Job item: Quote every one of the entries below word for word, omitting the pictures.

-- Recorded data follows --

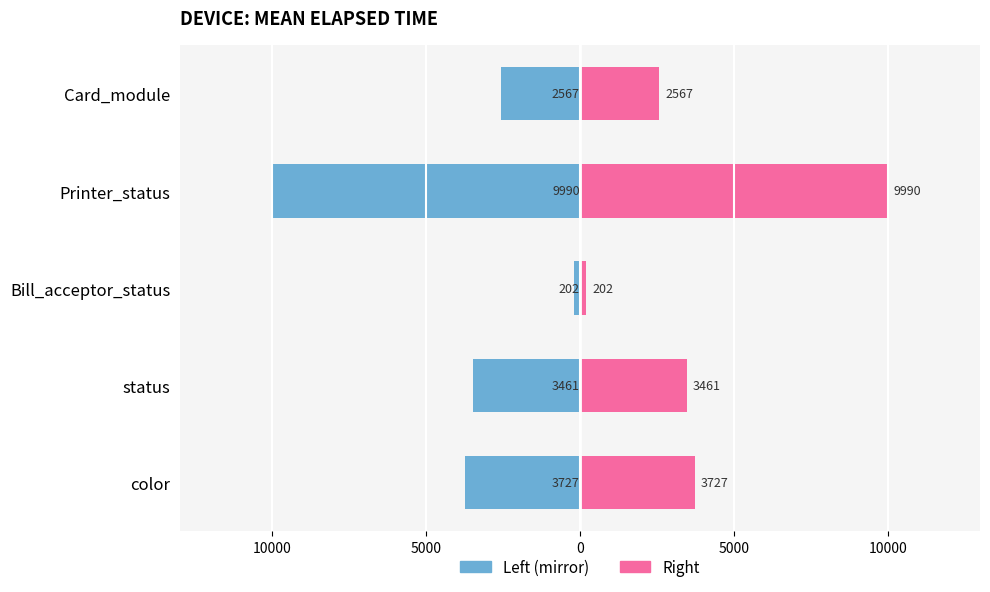

How many categories are shown in the chart?

5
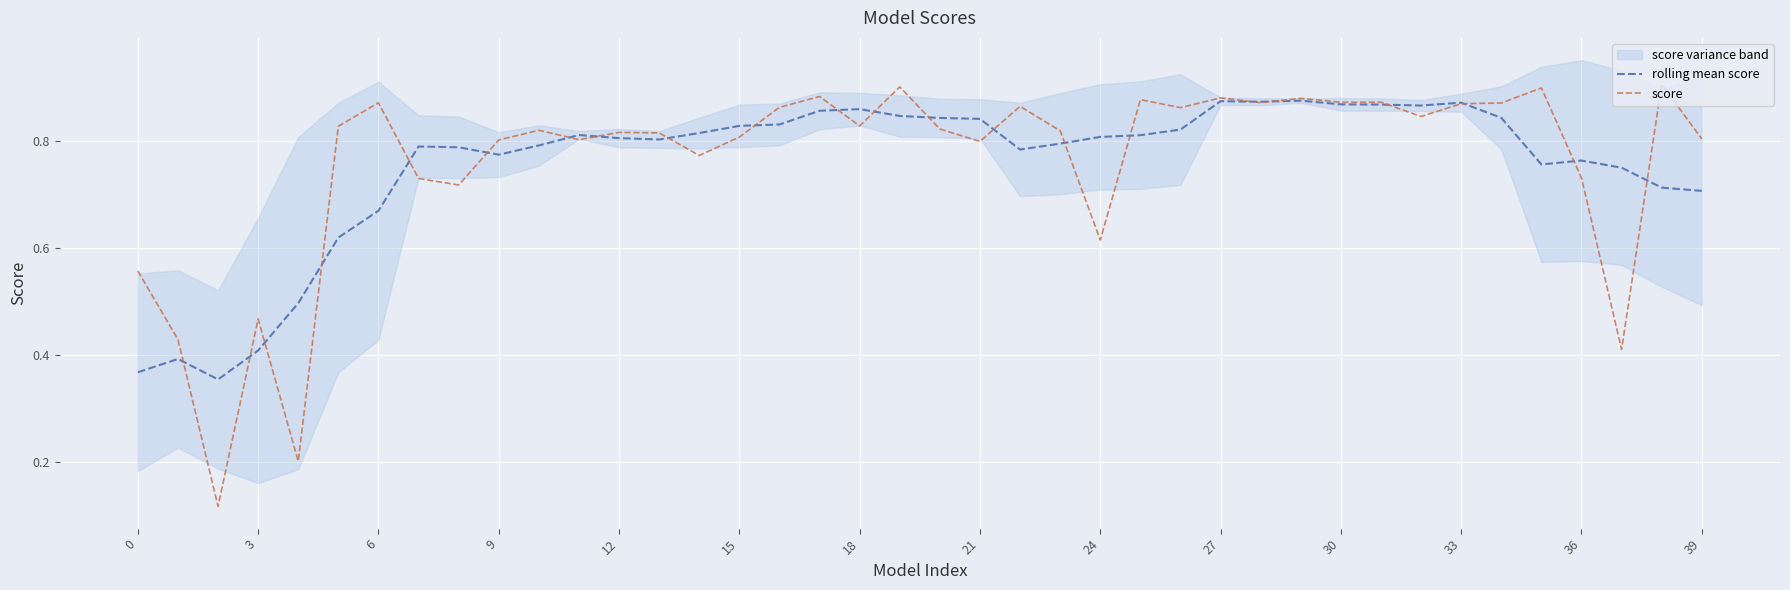

What is the difference between the maximum and minimum values in the rolling mean score series?

0.5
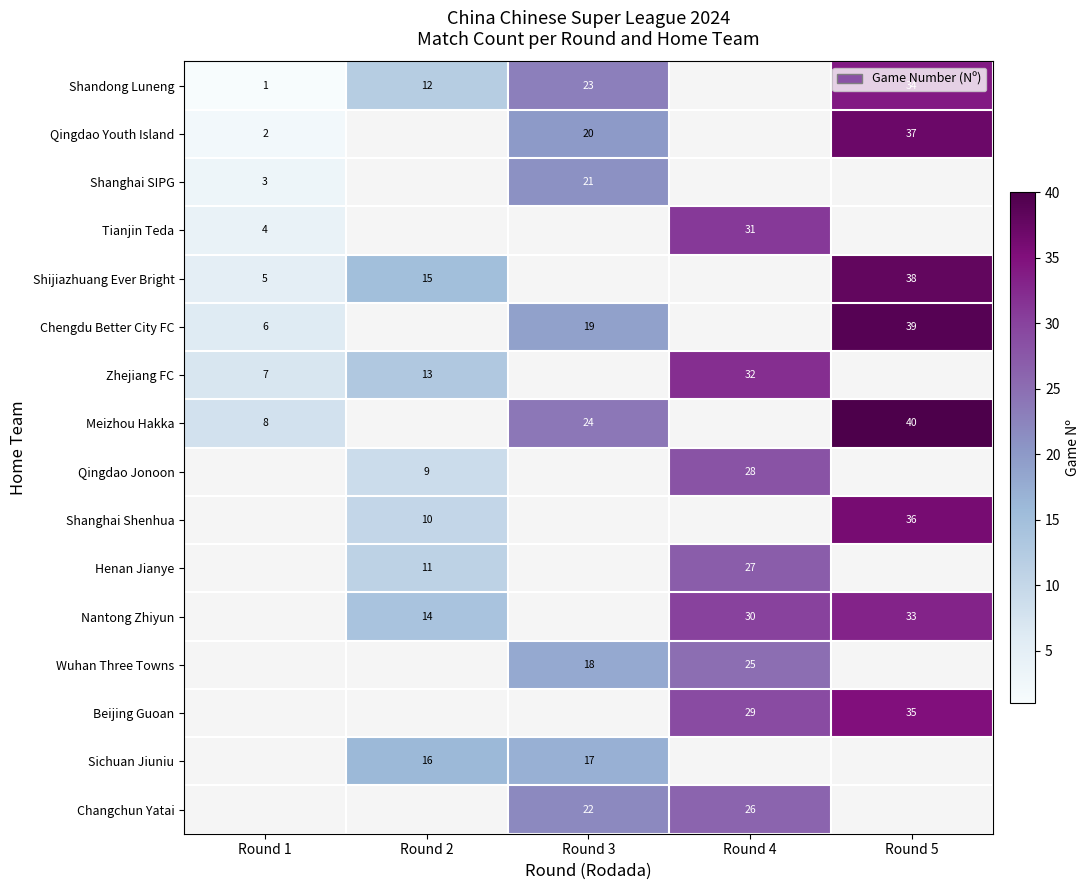

What is the sum of the Meizhou Hakka values at Round 1 and Round 3?

32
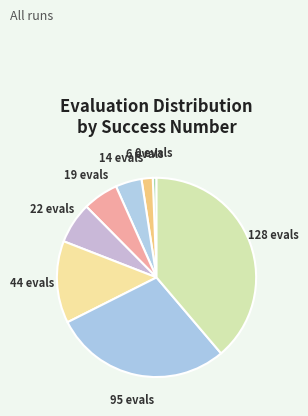

Is there a majority slice in this chart?

No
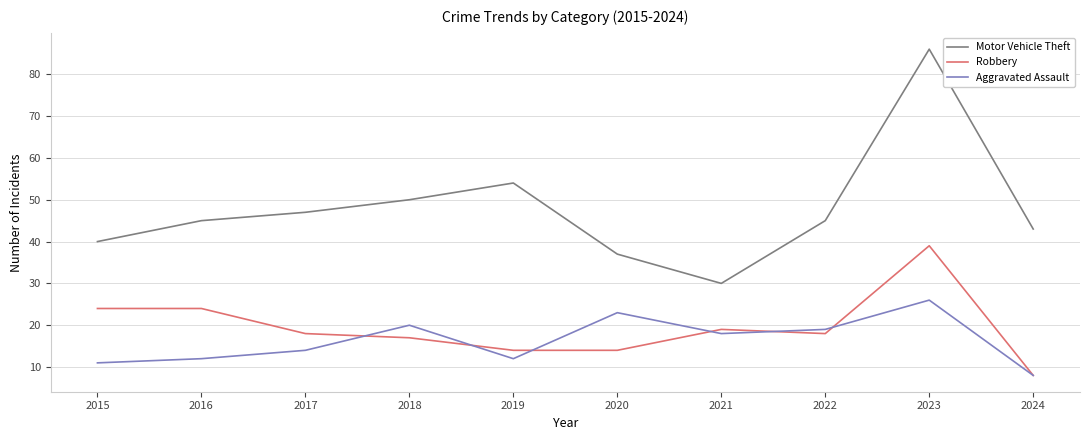

Which series has the largest range (max minus min)?

Motor Vehicle Theft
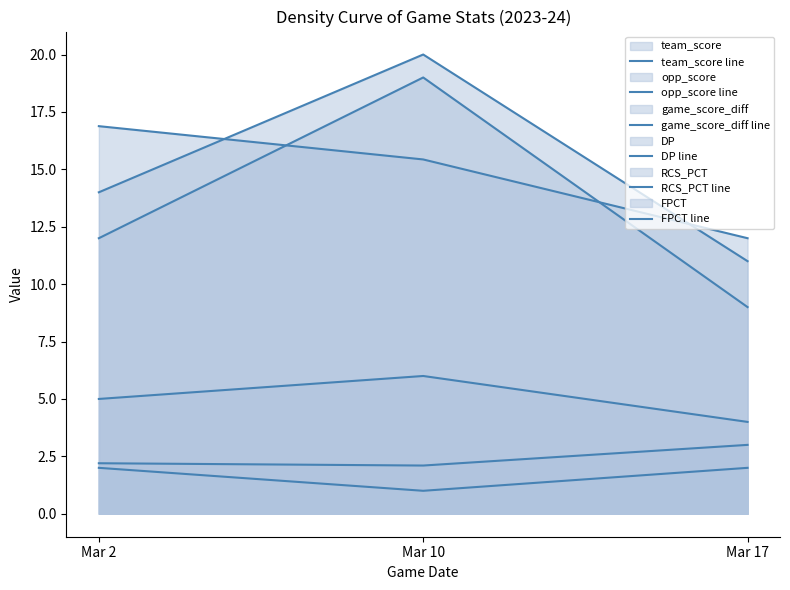

At how many categories does at least one series exceed 13?

2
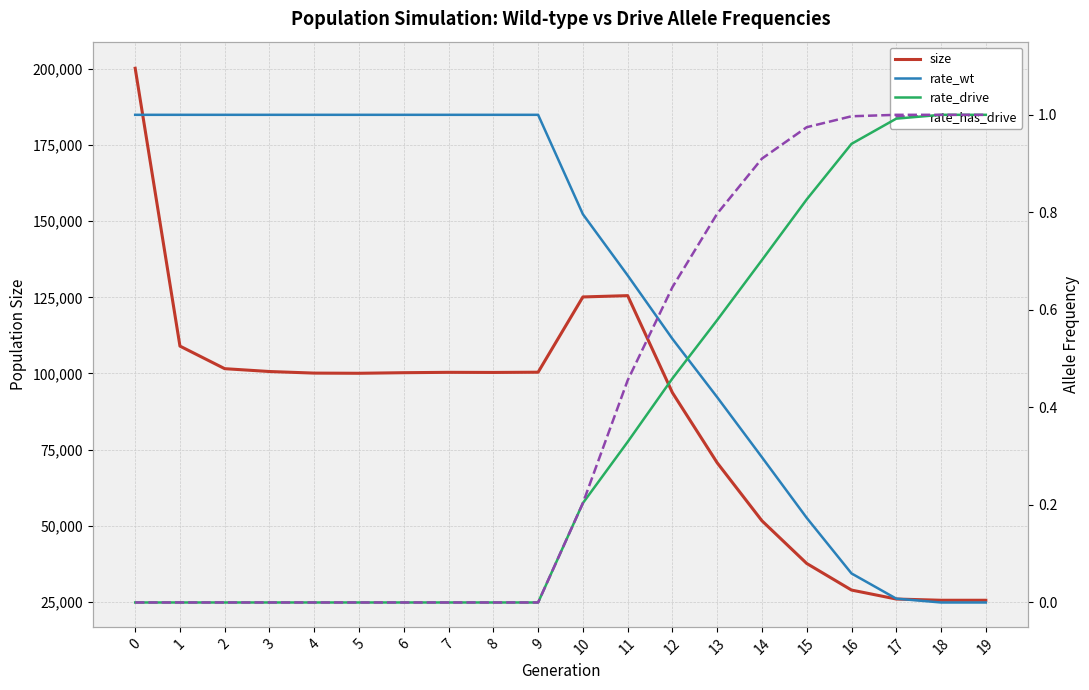

Count the number of categories in the chart.

20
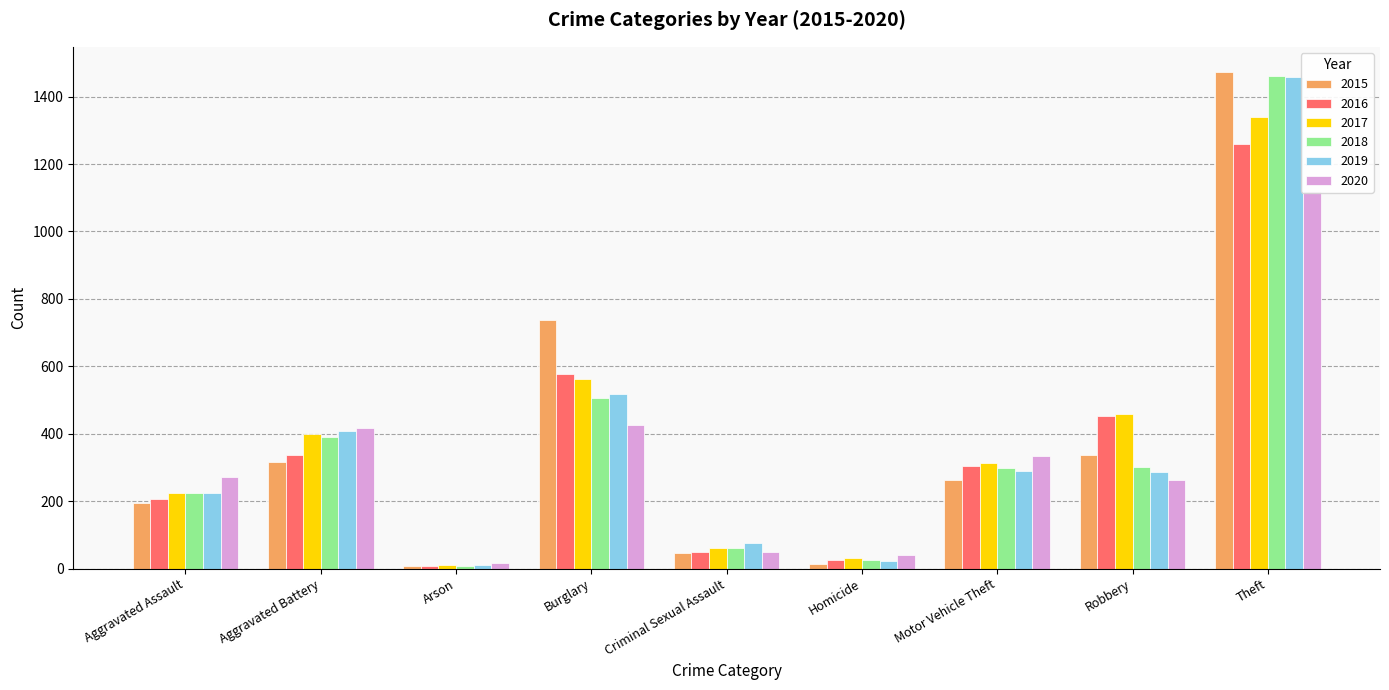

What is the sum of all 2018 values?

3272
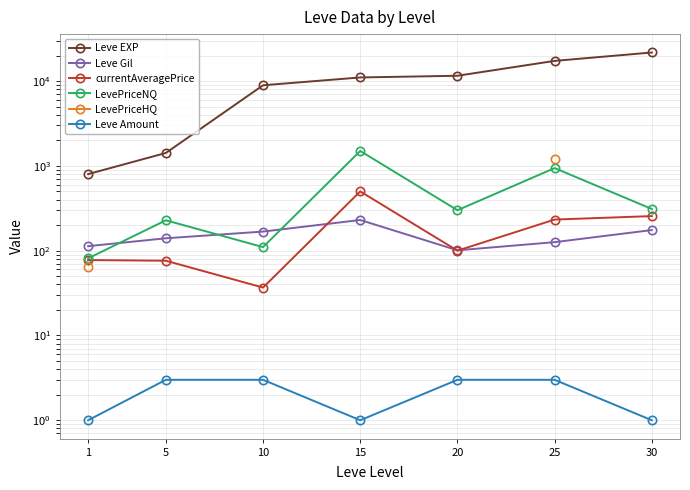

Which label corresponds to the smallest value in the chart?

1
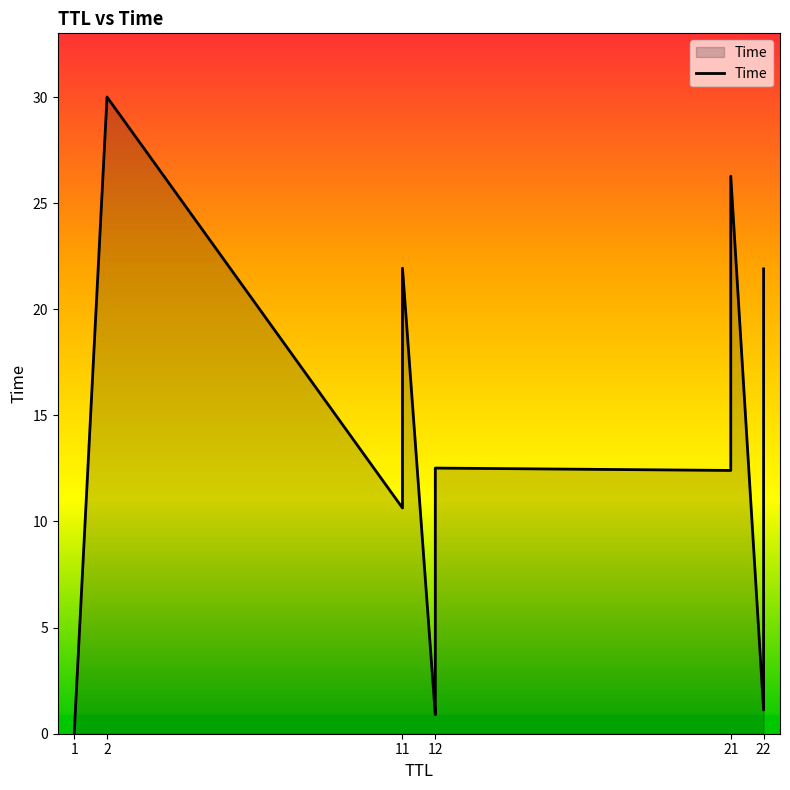

How many points are higher than both their immediate neighbors (excluding endpoints)?

4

-- Recorded data concluded --

Solution:
How many categories are shown in the chart?

5

What is the difference between the maximum and minimum values in the rolling mean score series?

0.5

What is the sum of the Meizhou Hakka values at Round 1 and Round 3?

32

Is there a majority slice in this chart?

No

Which series has the largest range (max minus min)?

Motor Vehicle Theft

At how many categories does at least one series exceed 13?

2

Count the number of categories in the chart.

20

What is the sum of all 2018 values?

3272

Which label corresponds to the smallest value in the chart?

1

How many points are higher than both their immediate neighbors (excluding endpoints)?

4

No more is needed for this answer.